Bits and bytes are the units to measure computer data. Bit is short for “binary digit,” the most basic unit of computer data with a value of 0 or 1. On their own, these values are meaningless, but 8 bits grouped together form a byte. Basically, 8 bits equals 1 byte, and 1 byte represents 1 character, such as one letter or one symbol. All those bytes add up to a file size, for example, my running Word Doc is currently at 167 KB (167,000 bytes).

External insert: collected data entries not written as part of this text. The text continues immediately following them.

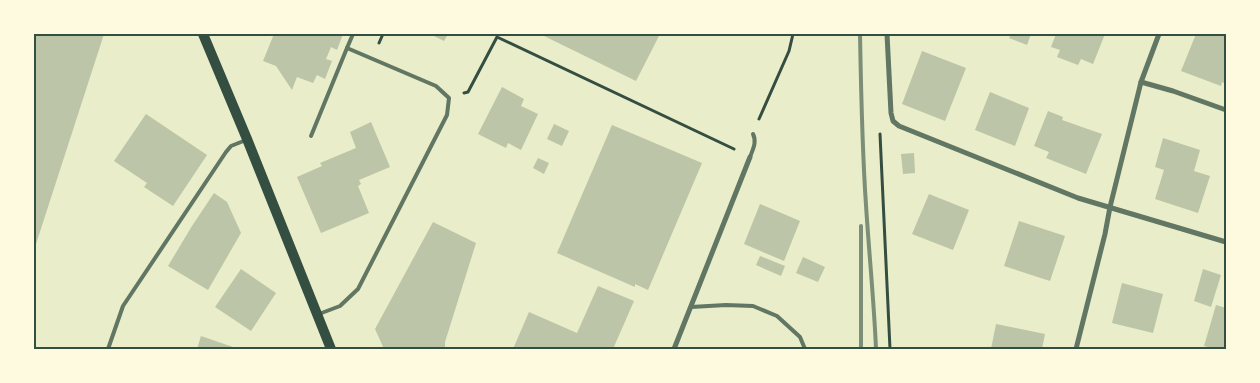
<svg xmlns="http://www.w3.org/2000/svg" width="1260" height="383" font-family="'Public Sans',sans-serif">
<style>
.building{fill:#bcc5a7}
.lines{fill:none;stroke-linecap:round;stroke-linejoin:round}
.path{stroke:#344e41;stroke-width:3}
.service{stroke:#617663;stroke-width:4}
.minor{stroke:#617663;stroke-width:5}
.secondary{stroke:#344e41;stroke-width:10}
.rail{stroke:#7c8e77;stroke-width:4}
.neatline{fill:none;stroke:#344e41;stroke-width:2}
</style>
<rect width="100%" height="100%" fill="#e9edc9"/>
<!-- building -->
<g class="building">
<polygon points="34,34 104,34 36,244 34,243"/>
<polygon points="274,34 343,34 337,50 331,47 326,59 332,61 325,79 317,75 313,83 297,77 292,90 276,66 263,61"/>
<polygon points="430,34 448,34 444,41"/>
<polygon points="540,34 660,34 636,81"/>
<polygon points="1011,34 1031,34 1027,45 1009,38"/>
<polygon points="1056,34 1105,34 1093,64 1081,59 1078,65 1057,57 1060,50 1051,47"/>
<polygon points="1196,34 1226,34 1226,84 1222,82 1221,86 1181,71"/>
<polygon points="922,51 966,68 945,121 902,104"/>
<polygon points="502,87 524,99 521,106 538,114 521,150 508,143 506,148 478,134"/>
<polygon points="990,92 1029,108 1015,146 975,130"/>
<polygon points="1048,111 1063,117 1062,120 1102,134 1086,174 1046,158 1049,152 1034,146"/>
<polygon points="146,114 207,155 173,206 144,187 147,183 114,161"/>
<polygon points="371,122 390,167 359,180 361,184 358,186 369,213 321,233 297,177 322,166 320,163 356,148 350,132"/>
<polygon points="554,124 569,131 562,146 547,139"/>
<polygon points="612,125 702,163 648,290 635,284 635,287 557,253"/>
<polygon points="1163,138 1200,150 1194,171 1210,176 1198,213 1155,199 1164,170 1155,167"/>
<polygon points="914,153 915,173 903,174 901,154"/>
<polygon points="538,158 549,163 544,174 533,168"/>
<polygon points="214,193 227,202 241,233 208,290 168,266 192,226"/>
<polygon points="929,194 969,210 953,250 912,234"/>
<polygon points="760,204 800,221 784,261 744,244"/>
<polygon points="1019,221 1065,236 1050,281 1004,266"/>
<polygon points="433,222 476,243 445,342 445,349 384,349 375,329"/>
<polygon points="760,256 785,266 781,276 756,265"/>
<polygon points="803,257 825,267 818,282 796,273"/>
<polygon points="241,269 276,293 251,331 215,307"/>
<polygon points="1203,269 1221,275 1211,307 1194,301"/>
<polygon points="1122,283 1163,294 1153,333 1112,323"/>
<polygon points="598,286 634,301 613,349 513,349 529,312 577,333"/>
<polygon points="1216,305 1226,308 1226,349 1216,349 1204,346"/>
<polygon points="996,324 1045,334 1042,349 991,349"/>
<polygon points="201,336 233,347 232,349 197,349"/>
</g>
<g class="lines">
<!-- path -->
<g class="path">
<polyline points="379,43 383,34"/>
<polyline points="464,93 468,92 497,37 734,149"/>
<polyline points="759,119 789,51 793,34"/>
<polyline points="880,134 890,349"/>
</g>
<!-- service -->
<g class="service">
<polyline points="311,136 347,48"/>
<path d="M750 157C753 149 757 142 753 134"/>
<polyline points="691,307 726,305 753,306 777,316 800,337 805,349"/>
<polyline points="319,314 340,306 358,289 447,115 449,98 436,86 347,48 353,34"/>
<polyline points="108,349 123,306 226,152 231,146 246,140"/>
</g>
<!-- minor -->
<g class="minor">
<polyline points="887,34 891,113 893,121 899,126 1078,198 1226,242"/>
<polyline points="1141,82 1173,91 1226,110"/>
<polyline points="674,349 750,157"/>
<polyline points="1076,349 1105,234 1110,207 1141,82 1159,34"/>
</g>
<!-- secondary -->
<polyline class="secondary" points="203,34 247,139 331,349"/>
<!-- rail -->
<g class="rail">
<path d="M860 34C861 91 862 148 866 205 869 253 874 301 876 349"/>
<polyline points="861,349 861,226"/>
</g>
</g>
<!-- border -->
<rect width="1260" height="383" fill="none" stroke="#fefae0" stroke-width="70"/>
<rect x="35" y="35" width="1190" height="313" class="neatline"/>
</svg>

So why do you need to know bits versus bytes? Because the speed of data transfer is measured in bits and the amount of data storage is measured in bytes. Having this knowledge will help you make wiser tech purchasing decisions. What you need to know first, because you’ll see it in advertisements or on the packaging: a byte is represented with an uppercase B while a bit is represented with a little b.
When talking about bits and bytes you’ll also see the terms K for Kilo (thousand) or M for Mega (million) or G for Giga (billion). If you see Gb or GB, now you can identify whether it means Gigabits or Gigabytes by the lowercase or uppercase letters.
The latest iPhone advertises 64GB (64 billion bytes). That’s a lot of storage, but consider how many photos you take on your phone. If just one picture has a file size of 2 MB (and some files are much larger), that storage could fill up fast. That’s not even considering the size of apps and other files.
Think of it like a closet. The more space you have, the more clothing you can store. The more you fill it up, the slower it may take you to find an outfit. Well, similarly, the more you fill up the storage in your device or computer, the slower applications or files might transfer, upload or work.